I thought this problem would be arbitrary, but is really easier to calculate than the inspiration for this question:
Evaluating $\sum\limits_{x=2}^\infty \dfrac{1}{!x}$ in exact form.
Now our problem will include the Barnes G$(n)$, K, Hyperfactorial H$(n)$,functions. It also has OEIS entry A$287013$:
$$\sum_\Bbb N \frac 1{\text G(n)}=\sum_{n=1}^\infty \frac1{\text G(n)}=\frac 1{\text G(1)}+ \frac 1{\text G(2)}+ \frac 1{\text G(3)}+ \sum_{n=4}^\infty \frac1{\text G(n)} =3+ \sum_{n=4}^\infty \frac1{\text G(n)}\\ =3+\sum_{n=4}^\infty\frac{\text K(n)}{\Gamma^{n-1}(n)}=\sum\frac{\text H(n-1)}{\Gamma^{n-1}(n)}=3+\sum_{n=3}^\infty \frac1{\prod\limits_{k=1}^{n-1} k!}=3+\sum_{n=3}^\infty\prod_{k=0}^{n-1}\frac1{k!}\\ =3+\sum_{n=4}^\infty \frac1{1!2!\cdots(n-2)!(n-1)!}= 3.5868345309364719014988474…$$
Here is a graph of our summand:
Now remember the definition of the Regularized Generalized Hypergeometric function with the Pochhammer Symbol:
$$\,_p \mathrm{\tilde F}_q(a_1,…,a_p;b_1,…,b_q;z)\mathop=^\text{def}\sum_{k=0}\frac{\prod_{j=1}^p \left(a_j\right)_nz^k}{k!\prod_{j=1}^q\Gamma(k+b_j)}$$
Let’s try the following:
$$3+\sum_{n=4}^\infty \frac1{1!2!\cdots(n-2)!(n-1)!}= 3+\frac1{1!2!\cdots}\sum_{n=4}^\infty \frac{(1)_n 1^n}{\cdots\Gamma(n-2)\Gamma(n-1)\Gamma(n-0)n!} $$
Therefore I conjecture that:
$$\sum_\Bbb N \frac1{\text G(x)}= 3+\,_1 \rm{\tilde F}_q(1;…,-1,0;1)$$
but how would I put $$3+\sum_{n=4}^\infty \frac1{1!2!\cdots(n-2)!(n-1)!}$$ into closed form as the “$n-1$” amount of factorials would be a pain to evaluate in the sum? A closed form is optional, so alternate forms are appreciated Please correct me and give me feedback!
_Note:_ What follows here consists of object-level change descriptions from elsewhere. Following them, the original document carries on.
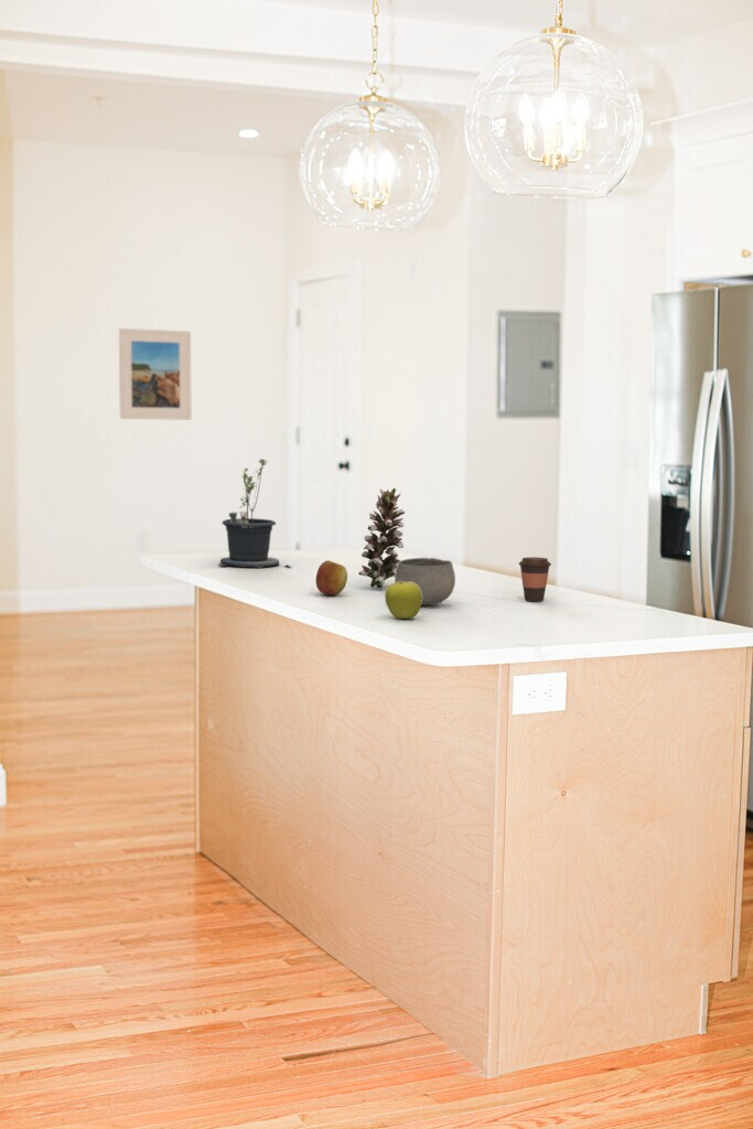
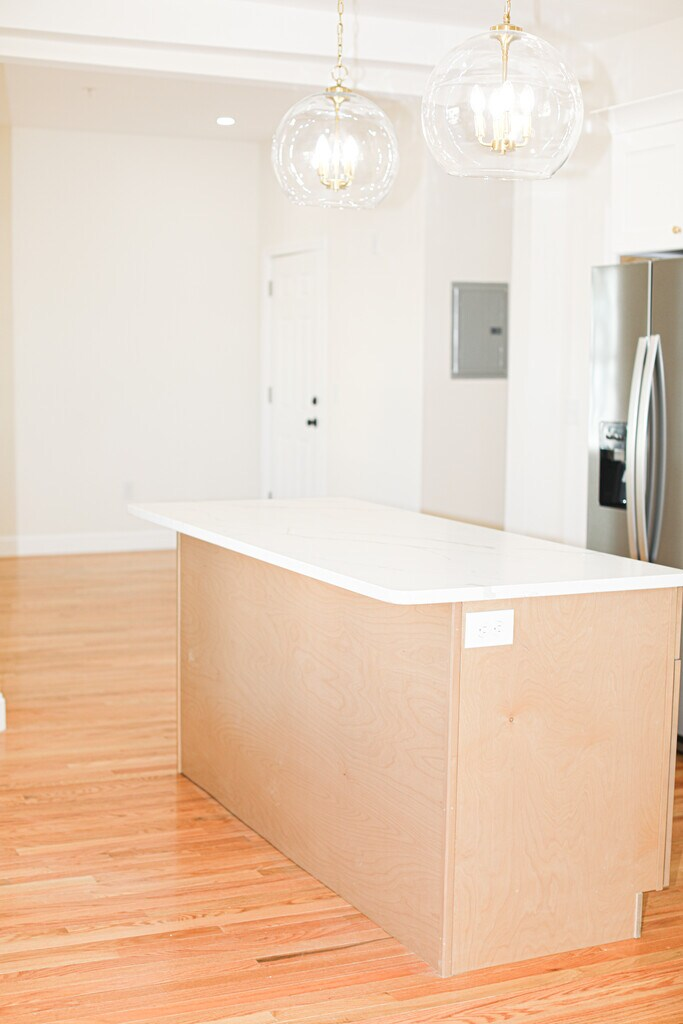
- flower [357,487,406,589]
- apple [314,560,348,596]
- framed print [118,327,192,421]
- potted plant [216,458,291,569]
- coffee cup [518,556,552,602]
- bowl [394,557,456,606]
- fruit [384,581,422,620]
Actually, our conjecture is suppported by this computation:
$$3+\sum_{n=4}^\infty \frac1{\text G(n)}≈3+\,_1\rm{\tilde F}_3(1;-2,-1,0;1)=3+\,_1\rm{\tilde F}_3(1;-3,-2,-1;1)\mathop=^{N\in\Bbb N }3+\,_1\rm{\tilde F}_3(1;N-2,N-1,N;1)= 3+\frac{\,_0\rm F_2(2,3;1)}2= 3.5868639104823…$$
It is also possible to write the following using this computation and the Digamma function:
$$\sum_{n=1}^\infty \frac1{\text G(x)}=-\int_1^\infty\lfloor x\rfloor d\left(\frac1{\text G(x)}\right)= \frac{\ln(2\pi)+1}{2}\int_1^\infty \frac{\lfloor x\rfloor}{\text G(x)}dx-\int_1^\infty \frac{\lfloor x\rfloor x}{\text G(x)}dx+\int_1^\infty\frac{\lfloor x\rfloor xψ(x)}{\text G(x)}dx-\int_1^\infty\frac{\lfloor x\rfloorψ(x)}{\text G(x)}dx$$